Monday, October 12, 2009

My Neighbour's Wife Has Been Kidnapped!

It turned into an Alan J. Pakula weekend for me for some reason....as in I ended up screening three of the director's mystery thrillers from the mid 70's; Klute, The Parallax View, and All The President's Men, 'the paranoia trilogy' as they've come to be known. And as much as part of me hates being an old fart and talking about the good ol' days of movies and how they don't make films like they used to...they really don't make films like they used to.
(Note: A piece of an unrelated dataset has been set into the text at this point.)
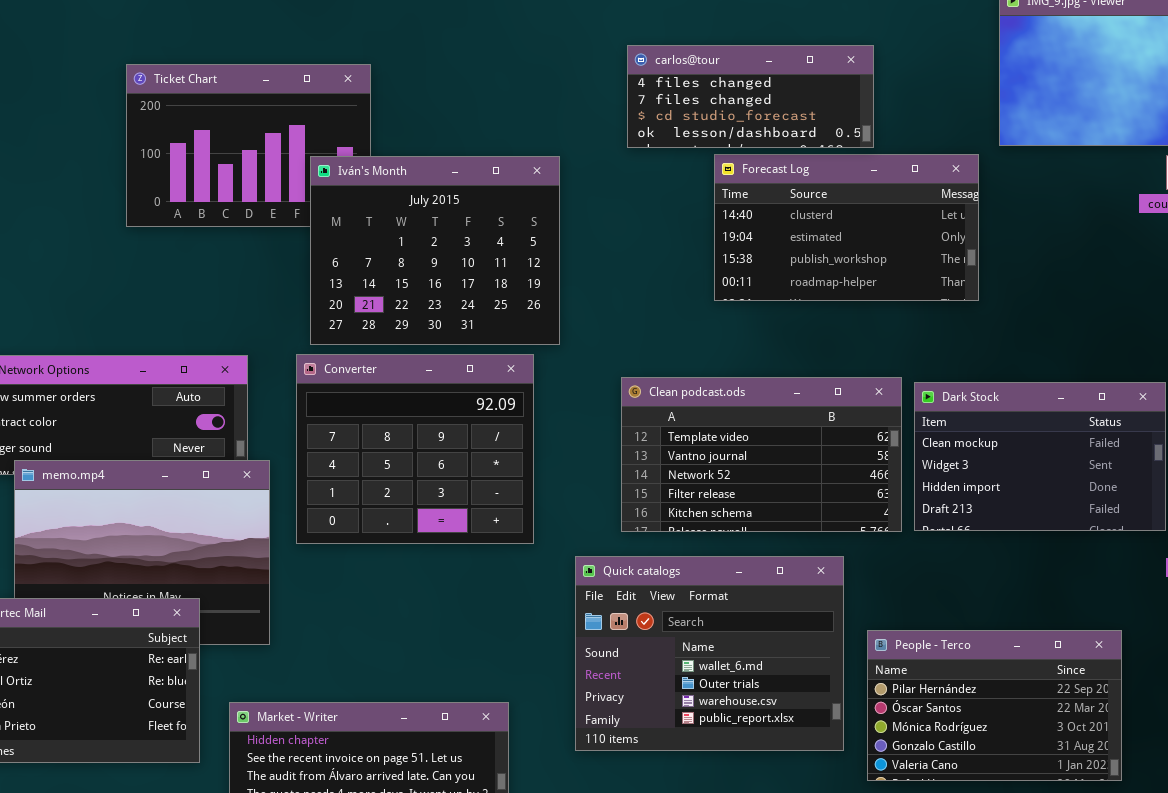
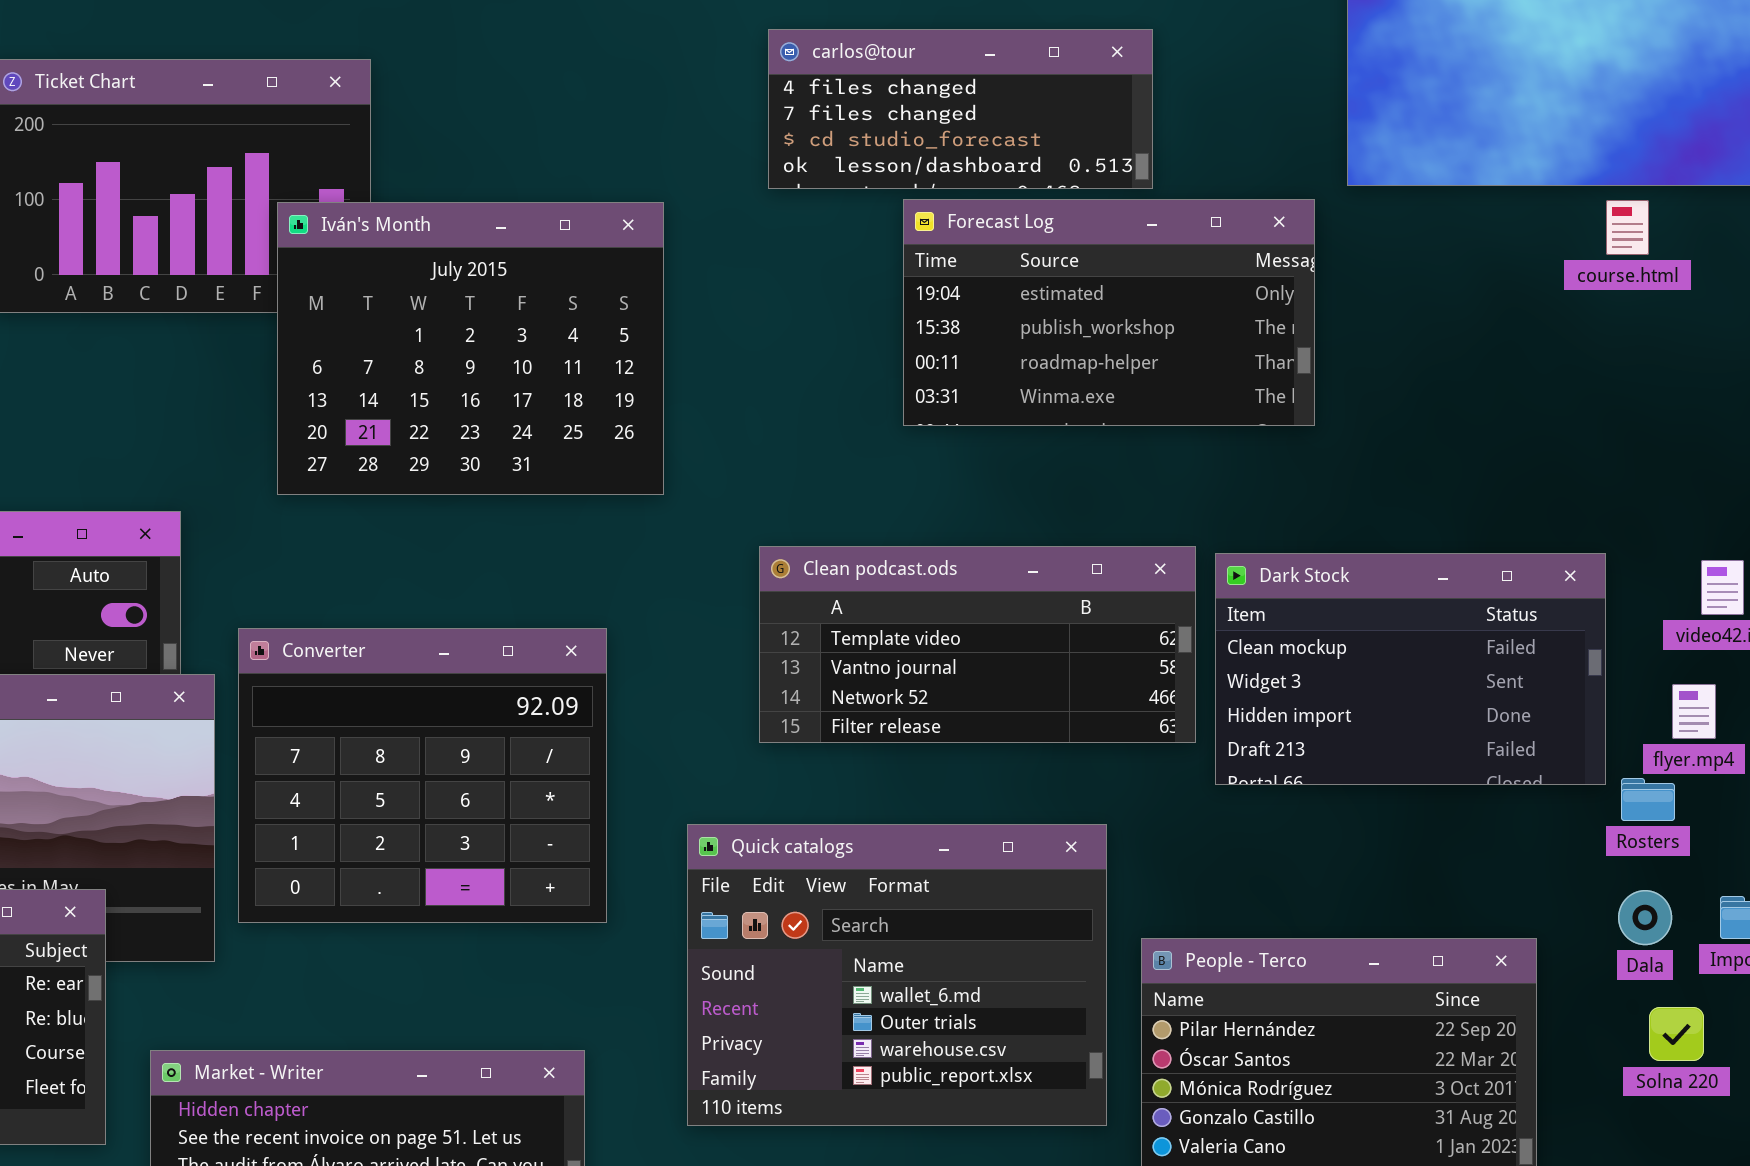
Forecast Log: [714,154,979,301] -> [903,199,1315,426], scrolled down 1 row
Converter: [296,354,534,544] -> [238,628,607,923], moved
Clean podcast.ods: [621,377,902,532] -> [759,546,1196,743], resized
All three are open mysteries (more or less)...we know the ending or the killer or the bad guys from the beginning, yet they still 'thrill' to this day. All three have great scripts with fantastic cinematography (Gordon Willis) and terrific actors (Dustin Hoffman, Robert Redford, Jane Fonda, Donald Sutherland, Roy Scheider, Warren Beatty...c'mon!), but where they really shine is in the direction by Mr. Pakula. And the shine isn't because of the ways we've come to praise direction today: flash, bang, smash, boom, bang, razzle, dazzle...but rather Pakula's ability to exercise restraint; create tension and suspense and drama through pause, effect, understatement, and quiet; and the near absence of any music and/or film edits and cuts.

From The Parallax View, Warren Beatty suspects the worst is about to happen to a plane he's travelling on and quietly strives to resolve the situation without drawing undue attention to himself.




From Klute, Jane Fonda is confronted by her stalker and the movie's killer after he traps her in a dressmaking factory (SPOILERS + just a bit of that creepy score off the top - 'shiver')...




And one of my favourite movie scenes of all time, Redford catches a break in Woodstein's quest to uncover the puzzle of Watergate...while on the phone...filmed in a one-sided oner.



There's a beat, around 6 minutes into the scene, where Dahlberg tells Redford that he gave the money to Maurice Stans...and it must have been SO tempting to punctuate that moment with a big music sting. I mean, it was the payoff, the climax as it were, to the entire shot...c'mon! And yet, Pacula didn't. He just let it play. Perfect. And even though it's all one shot with a slow zoom in, it's still 'directed', albeit unobtrusively, with a split diopter lens keeping the left and right side of the frame (foreground/background) in focus reinforcing the motif of visual claustrophobia.

There's a quiet confidence in direction like this that you just don't see anymore. Or there are directors today capable of directing this way, but the companies and the studios won't let them or don't want them to. And that's really a shame, really.